Exactly as they appear, copy the lines from the start of the entries below to the line containing "ring pip: (927, 1003)", both ends included.

Data to examine START

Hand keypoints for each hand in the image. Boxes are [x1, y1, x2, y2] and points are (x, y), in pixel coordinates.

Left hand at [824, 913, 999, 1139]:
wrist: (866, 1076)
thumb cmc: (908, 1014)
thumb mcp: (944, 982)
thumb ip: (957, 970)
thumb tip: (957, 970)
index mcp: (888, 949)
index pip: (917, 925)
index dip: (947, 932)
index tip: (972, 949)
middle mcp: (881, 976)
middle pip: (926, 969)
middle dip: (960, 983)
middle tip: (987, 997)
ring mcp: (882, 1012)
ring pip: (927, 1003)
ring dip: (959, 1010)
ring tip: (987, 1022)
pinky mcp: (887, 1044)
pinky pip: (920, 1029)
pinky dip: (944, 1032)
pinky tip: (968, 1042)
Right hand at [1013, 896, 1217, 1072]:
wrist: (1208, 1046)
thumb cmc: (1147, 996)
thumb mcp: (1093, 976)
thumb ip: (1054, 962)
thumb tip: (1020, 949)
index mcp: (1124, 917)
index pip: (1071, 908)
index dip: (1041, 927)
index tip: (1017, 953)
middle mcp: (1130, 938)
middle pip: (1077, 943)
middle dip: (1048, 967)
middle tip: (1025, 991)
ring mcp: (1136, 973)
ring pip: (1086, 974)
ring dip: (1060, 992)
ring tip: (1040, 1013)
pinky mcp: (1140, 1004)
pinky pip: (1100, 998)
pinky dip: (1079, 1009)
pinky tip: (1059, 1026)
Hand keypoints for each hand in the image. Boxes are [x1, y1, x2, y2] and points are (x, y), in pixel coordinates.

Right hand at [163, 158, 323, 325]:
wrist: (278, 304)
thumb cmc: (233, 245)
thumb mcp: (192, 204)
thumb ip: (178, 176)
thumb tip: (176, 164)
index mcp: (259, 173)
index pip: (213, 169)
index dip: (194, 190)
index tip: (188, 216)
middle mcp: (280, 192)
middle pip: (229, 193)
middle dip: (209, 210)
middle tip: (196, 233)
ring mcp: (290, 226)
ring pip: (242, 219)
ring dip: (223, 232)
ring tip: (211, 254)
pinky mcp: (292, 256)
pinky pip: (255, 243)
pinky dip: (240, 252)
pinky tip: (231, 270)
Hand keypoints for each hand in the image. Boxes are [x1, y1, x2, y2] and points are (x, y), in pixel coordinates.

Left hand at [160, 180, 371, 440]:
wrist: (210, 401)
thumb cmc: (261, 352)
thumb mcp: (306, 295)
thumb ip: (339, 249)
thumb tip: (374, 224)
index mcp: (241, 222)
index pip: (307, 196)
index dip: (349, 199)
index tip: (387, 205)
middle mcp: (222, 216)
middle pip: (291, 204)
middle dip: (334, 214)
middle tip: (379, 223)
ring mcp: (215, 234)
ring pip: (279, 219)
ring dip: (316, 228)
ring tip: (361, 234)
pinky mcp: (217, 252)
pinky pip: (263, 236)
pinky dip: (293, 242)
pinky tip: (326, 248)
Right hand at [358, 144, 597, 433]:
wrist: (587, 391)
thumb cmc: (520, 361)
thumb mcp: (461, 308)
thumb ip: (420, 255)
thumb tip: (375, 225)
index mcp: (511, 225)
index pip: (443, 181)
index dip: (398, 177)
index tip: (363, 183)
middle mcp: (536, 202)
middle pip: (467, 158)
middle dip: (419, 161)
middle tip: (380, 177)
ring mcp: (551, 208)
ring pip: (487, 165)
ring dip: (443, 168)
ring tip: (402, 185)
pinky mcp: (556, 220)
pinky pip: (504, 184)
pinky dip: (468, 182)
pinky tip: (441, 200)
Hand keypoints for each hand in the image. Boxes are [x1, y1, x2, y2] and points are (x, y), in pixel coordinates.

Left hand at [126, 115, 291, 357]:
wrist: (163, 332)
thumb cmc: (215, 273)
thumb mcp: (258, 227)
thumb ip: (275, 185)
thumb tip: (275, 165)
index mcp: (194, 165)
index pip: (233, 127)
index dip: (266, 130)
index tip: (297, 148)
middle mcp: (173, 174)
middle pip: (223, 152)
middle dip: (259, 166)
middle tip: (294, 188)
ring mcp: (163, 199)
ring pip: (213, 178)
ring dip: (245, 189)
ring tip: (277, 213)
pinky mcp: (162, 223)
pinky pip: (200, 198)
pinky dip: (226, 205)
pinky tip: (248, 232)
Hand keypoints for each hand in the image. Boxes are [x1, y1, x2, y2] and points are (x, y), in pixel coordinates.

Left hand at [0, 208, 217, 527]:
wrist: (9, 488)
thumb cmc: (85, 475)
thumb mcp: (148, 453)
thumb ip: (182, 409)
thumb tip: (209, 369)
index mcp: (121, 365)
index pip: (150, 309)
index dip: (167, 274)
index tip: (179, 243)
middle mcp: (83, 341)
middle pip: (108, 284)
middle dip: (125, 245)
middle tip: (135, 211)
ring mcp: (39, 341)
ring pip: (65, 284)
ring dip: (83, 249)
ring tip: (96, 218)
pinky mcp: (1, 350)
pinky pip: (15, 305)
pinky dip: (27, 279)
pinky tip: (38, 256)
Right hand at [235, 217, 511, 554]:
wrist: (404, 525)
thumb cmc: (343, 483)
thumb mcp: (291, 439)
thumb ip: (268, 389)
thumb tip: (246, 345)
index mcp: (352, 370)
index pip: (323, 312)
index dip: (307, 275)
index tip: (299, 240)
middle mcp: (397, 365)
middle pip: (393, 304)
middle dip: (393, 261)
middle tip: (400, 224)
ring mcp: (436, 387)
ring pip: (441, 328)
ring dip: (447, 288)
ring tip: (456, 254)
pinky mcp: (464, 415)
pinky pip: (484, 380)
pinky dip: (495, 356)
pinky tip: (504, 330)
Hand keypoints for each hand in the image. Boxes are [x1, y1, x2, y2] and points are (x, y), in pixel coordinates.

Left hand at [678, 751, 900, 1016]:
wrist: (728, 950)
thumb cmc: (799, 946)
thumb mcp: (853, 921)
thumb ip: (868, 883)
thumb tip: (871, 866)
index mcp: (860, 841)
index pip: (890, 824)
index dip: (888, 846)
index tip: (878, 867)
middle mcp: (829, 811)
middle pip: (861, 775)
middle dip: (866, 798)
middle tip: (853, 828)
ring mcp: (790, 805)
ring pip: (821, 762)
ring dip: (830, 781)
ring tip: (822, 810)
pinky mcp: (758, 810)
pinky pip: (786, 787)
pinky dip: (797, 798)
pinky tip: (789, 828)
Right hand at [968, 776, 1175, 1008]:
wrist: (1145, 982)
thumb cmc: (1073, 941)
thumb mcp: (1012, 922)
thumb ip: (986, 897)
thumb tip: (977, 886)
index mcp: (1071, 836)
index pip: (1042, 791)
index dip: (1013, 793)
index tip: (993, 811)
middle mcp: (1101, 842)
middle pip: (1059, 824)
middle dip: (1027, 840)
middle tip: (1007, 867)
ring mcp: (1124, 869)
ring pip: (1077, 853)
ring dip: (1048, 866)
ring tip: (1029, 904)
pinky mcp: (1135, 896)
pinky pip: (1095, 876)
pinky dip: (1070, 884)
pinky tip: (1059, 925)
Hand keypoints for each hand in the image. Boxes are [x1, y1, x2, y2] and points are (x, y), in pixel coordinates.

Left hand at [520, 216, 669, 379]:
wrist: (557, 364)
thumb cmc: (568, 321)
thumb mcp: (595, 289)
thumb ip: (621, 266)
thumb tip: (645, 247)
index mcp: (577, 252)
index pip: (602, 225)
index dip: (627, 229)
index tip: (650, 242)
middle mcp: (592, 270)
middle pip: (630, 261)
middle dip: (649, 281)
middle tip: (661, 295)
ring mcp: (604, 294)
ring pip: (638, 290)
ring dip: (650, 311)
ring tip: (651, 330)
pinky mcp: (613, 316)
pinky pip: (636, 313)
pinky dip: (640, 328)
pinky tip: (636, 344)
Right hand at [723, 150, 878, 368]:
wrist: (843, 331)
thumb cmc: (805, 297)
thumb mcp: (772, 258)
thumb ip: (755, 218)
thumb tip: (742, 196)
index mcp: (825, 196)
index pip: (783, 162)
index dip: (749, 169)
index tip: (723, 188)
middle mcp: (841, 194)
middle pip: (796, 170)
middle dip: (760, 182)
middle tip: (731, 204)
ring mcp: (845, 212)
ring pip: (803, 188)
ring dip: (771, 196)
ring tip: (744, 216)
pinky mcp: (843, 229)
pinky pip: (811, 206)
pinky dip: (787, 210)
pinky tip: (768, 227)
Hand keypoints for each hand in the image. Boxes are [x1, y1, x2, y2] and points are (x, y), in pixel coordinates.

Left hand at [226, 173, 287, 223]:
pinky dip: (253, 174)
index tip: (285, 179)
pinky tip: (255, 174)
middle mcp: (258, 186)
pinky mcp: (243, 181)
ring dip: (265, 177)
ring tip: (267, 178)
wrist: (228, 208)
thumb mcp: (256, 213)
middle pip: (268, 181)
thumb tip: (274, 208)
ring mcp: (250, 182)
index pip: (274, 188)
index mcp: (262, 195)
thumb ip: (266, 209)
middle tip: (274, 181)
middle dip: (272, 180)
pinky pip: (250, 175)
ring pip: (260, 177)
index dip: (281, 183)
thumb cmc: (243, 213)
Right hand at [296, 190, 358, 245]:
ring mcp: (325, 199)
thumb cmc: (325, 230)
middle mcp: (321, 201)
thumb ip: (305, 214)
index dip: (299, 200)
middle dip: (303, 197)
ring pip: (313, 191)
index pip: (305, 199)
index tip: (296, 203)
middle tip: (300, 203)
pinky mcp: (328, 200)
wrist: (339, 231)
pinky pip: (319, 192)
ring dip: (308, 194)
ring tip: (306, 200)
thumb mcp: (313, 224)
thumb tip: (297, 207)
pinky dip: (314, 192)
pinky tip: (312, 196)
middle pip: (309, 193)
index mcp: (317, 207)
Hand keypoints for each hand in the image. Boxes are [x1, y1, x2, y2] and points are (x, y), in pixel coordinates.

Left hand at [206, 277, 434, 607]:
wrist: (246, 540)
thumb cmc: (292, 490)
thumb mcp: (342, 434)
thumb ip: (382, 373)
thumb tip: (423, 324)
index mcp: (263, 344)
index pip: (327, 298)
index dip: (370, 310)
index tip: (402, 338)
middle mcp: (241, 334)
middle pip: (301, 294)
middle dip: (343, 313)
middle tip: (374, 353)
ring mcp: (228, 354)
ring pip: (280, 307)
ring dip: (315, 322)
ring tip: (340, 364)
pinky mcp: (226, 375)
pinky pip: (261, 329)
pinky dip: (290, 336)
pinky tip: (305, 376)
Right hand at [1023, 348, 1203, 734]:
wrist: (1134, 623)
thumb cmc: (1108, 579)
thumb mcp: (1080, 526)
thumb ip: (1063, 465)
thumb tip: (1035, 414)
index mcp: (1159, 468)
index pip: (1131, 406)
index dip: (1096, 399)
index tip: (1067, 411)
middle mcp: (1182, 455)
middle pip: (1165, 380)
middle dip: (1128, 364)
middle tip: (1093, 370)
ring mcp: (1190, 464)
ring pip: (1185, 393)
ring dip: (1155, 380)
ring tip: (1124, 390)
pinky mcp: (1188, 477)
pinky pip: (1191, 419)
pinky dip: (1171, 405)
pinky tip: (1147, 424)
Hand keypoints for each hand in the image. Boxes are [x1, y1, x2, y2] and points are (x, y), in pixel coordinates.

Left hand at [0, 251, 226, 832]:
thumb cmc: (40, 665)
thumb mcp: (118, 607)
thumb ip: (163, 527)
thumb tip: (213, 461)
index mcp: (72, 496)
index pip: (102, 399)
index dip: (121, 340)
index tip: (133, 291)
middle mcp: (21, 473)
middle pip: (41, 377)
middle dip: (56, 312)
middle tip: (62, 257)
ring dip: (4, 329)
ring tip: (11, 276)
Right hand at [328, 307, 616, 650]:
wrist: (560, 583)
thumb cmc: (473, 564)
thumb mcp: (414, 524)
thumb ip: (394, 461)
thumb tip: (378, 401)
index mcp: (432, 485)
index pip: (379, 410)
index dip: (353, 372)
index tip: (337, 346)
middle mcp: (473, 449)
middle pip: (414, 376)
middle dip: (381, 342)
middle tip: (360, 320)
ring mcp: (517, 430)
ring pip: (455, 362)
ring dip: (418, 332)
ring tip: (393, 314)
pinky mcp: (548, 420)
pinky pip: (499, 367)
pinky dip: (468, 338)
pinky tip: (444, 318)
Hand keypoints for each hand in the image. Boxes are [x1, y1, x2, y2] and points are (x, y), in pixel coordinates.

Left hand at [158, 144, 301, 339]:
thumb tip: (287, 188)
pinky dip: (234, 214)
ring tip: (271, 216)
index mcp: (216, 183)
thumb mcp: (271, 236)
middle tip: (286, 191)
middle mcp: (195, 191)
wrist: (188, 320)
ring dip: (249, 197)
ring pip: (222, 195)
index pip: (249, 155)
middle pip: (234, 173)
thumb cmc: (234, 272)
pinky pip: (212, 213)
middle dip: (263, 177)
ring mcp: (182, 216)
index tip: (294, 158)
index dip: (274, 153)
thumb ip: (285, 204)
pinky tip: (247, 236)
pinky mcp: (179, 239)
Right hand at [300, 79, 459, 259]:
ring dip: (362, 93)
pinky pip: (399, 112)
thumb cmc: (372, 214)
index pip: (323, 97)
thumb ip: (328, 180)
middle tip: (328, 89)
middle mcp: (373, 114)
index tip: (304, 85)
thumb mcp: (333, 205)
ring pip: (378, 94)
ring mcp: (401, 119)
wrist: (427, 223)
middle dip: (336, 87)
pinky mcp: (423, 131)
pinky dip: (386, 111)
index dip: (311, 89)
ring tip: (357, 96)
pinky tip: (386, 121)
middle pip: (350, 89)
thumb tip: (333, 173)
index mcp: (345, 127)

Data to examine END

Written answer:
Hand keypoints for each hand in the image. Boxes are [x1, y1, x2, y2] and points are (x, y), in pixel coordinates.

Left hand at [824, 913, 999, 1139]:
wrist: (866, 1076)
thumb cmc: (908, 1014)
thumb mcp: (944, 982)
thumb ip: (957, 970)
thumb tip: (957, 970)
index mcp: (888, 949)
index pip: (917, 925)
index dip: (947, 932)
index tip: (972, 949)
middle mcp: (881, 976)
middle pip: (926, 969)
middle dip: (960, 983)
middle tip: (987, 997)
ring mcp: (882, 1012)
ring pip: (927, 1003)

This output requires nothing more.